▶ _Records provided_

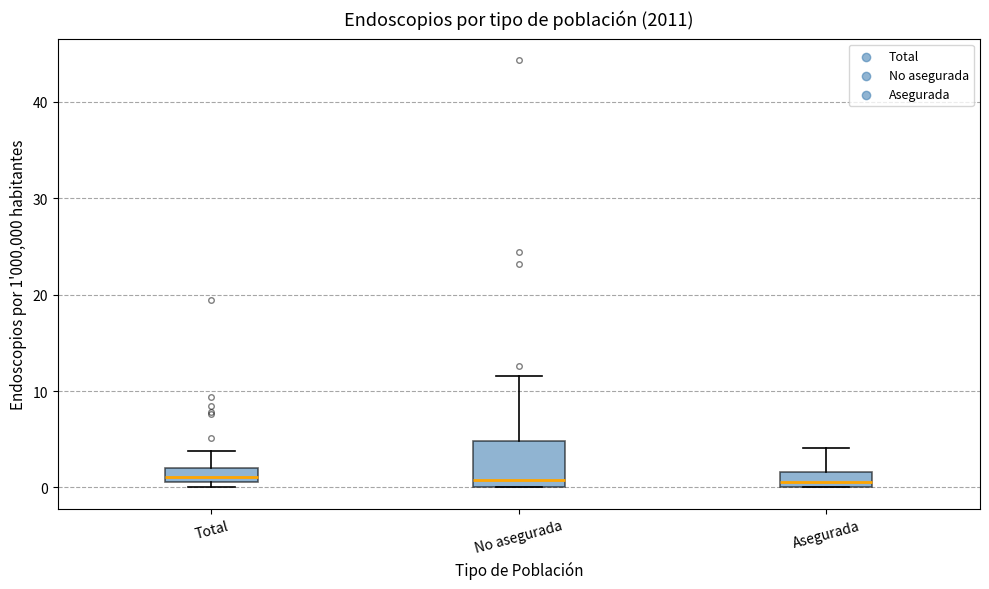

Which box is the tallest, from its lower edge to its upper edge?

No asegurada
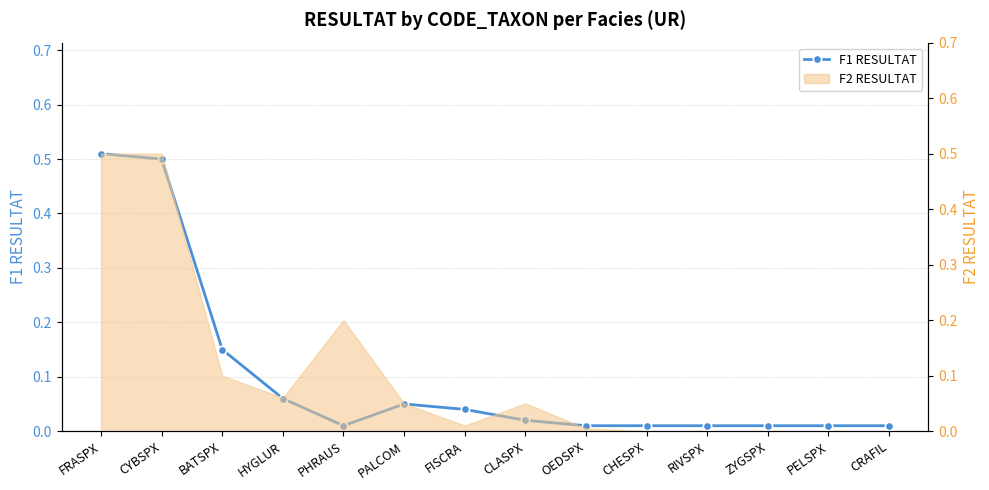

List the labels in order of value, largest first.

FRASPX, CYBSPX, BATSPX, HYGLUR, PALCOM, FISCRA, CLASPX, PHRAUS, OEDSPX, CHESPX, RIVSPX, ZYGSPX, PELSPX, CRAFIL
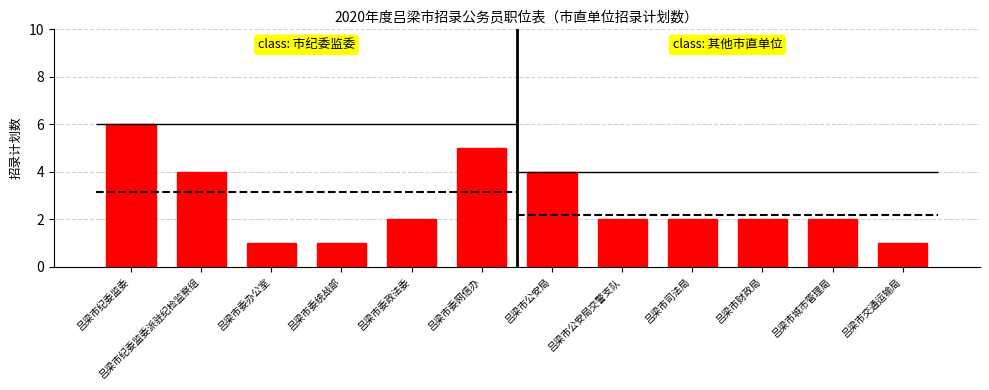

At which label is the value closest to 3?

吕梁市纪委监委派驻纪检监察组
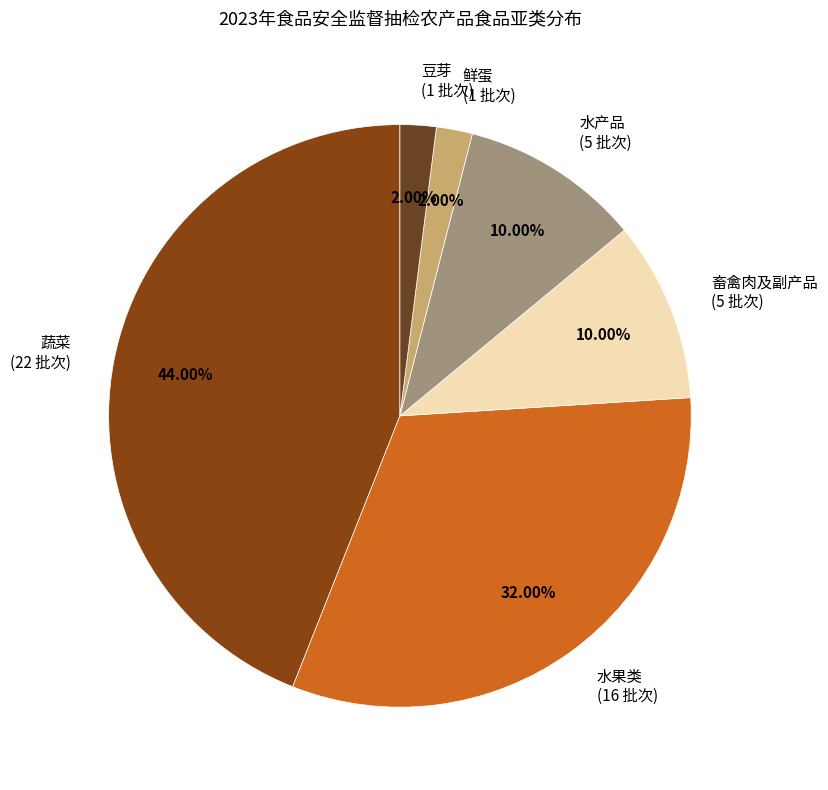

Approximately how many times larger is the value at 蔬菜 compared to 畜禽肉及副产品?

4.4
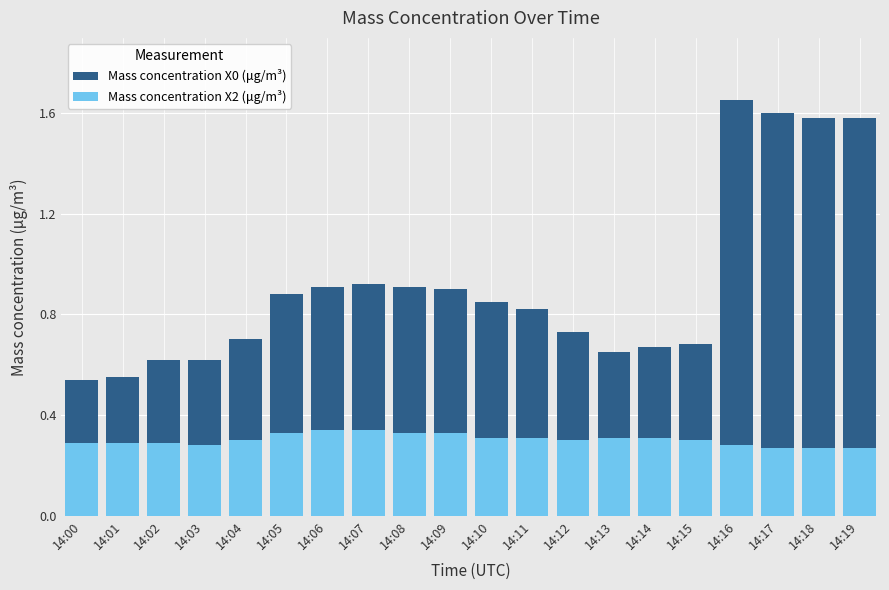

Rank the series by their maximum value, from highest to lowest.

Mass concentration X0 (μg/m³), Mass concentration X2 (μg/m³)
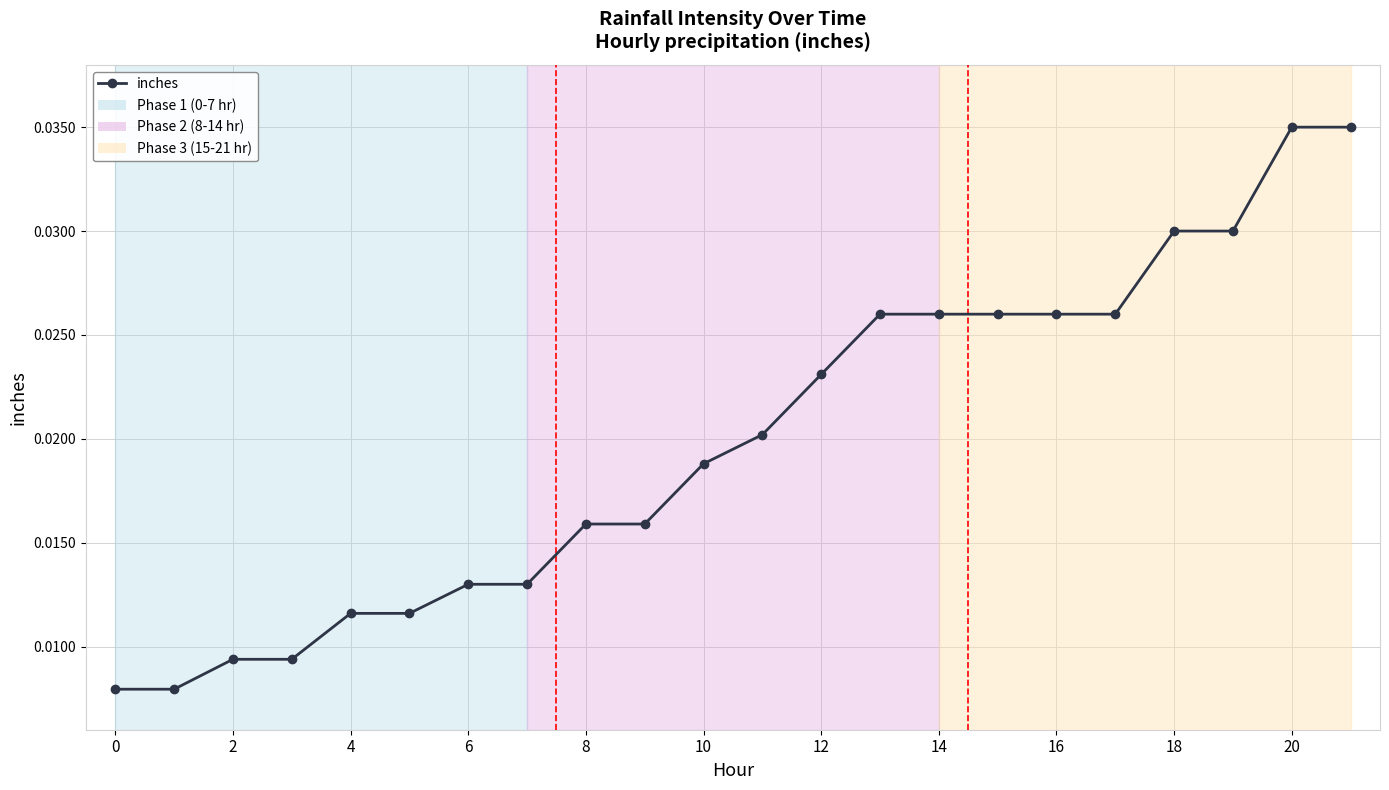

How many values are between 0 and 1?

22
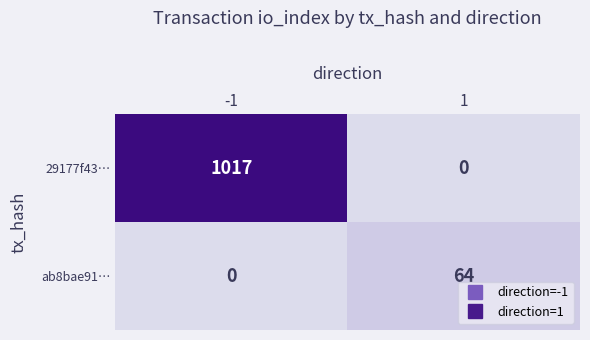

Which series has the largest total across all categories?

29177f43…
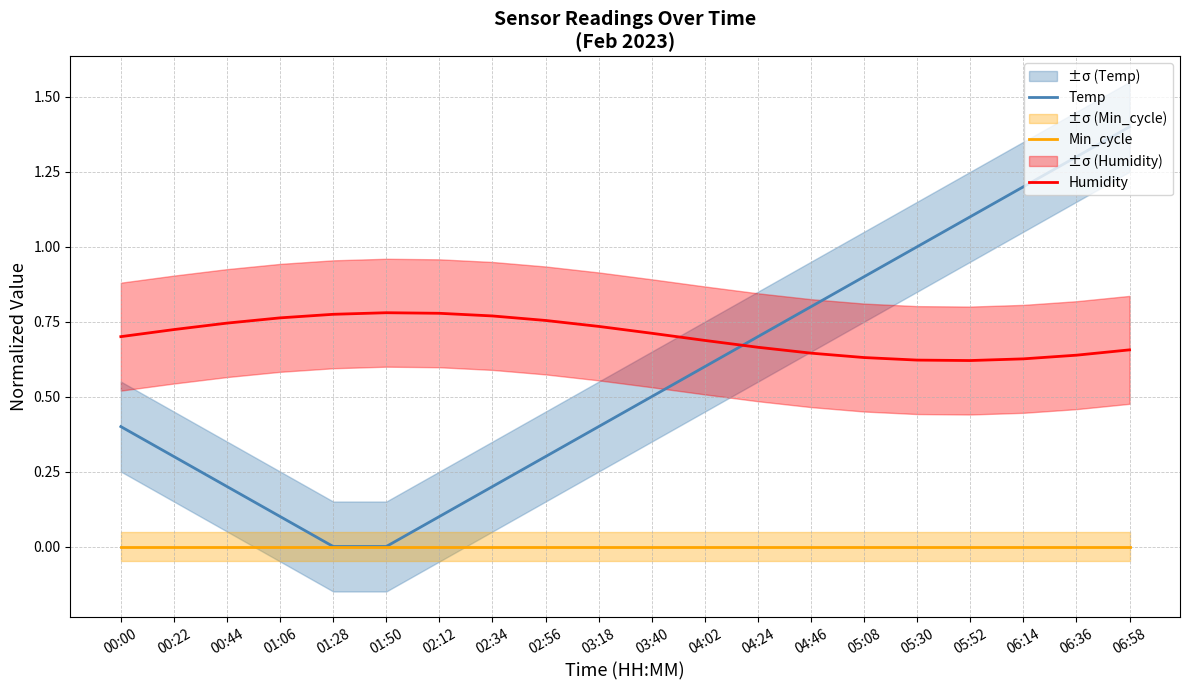

What is the label of the 12th point from the left?

04:02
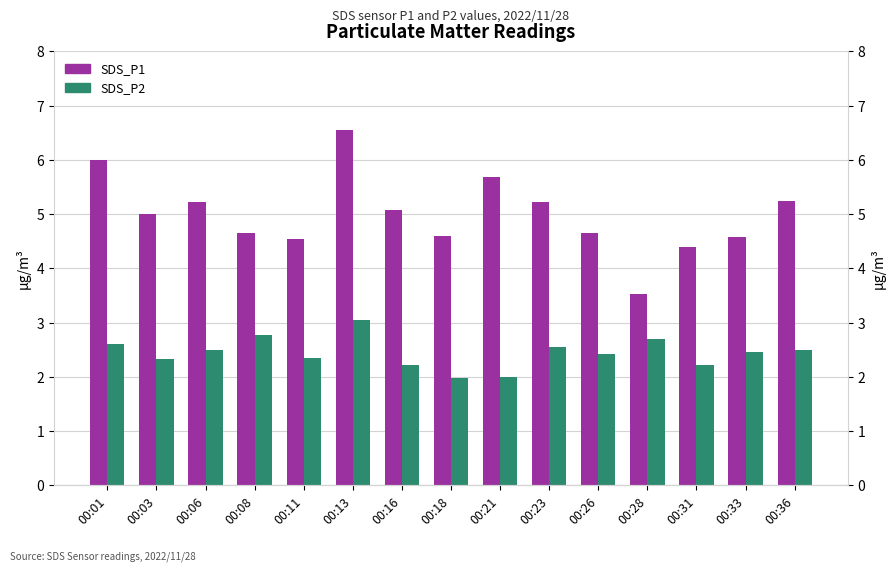

How many bars are there in each group?

2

▶ _To do_
Copy all of the data above word for word, but leave out the pictures.

▶ _Answer below_
Which box is the tallest, from its lower edge to its upper edge?

No asegurada

List the labels in order of value, largest first.

FRASPX, CYBSPX, BATSPX, HYGLUR, PALCOM, FISCRA, CLASPX, PHRAUS, OEDSPX, CHESPX, RIVSPX, ZYGSPX, PELSPX, CRAFIL

At which label is the value closest to 3?

吕梁市纪委监委派驻纪检监察组

Approximately how many times larger is the value at 蔬菜 compared to 畜禽肉及副产品?

4.4

Rank the series by their maximum value, from highest to lowest.

Mass concentration X0 (μg/m³), Mass concentration X2 (μg/m³)

How many values are between 0 and 1?

22

Which series has the largest total across all categories?

29177f43…

What is the label of the 12th point from the left?

04:02

How many bars are there in each group?

2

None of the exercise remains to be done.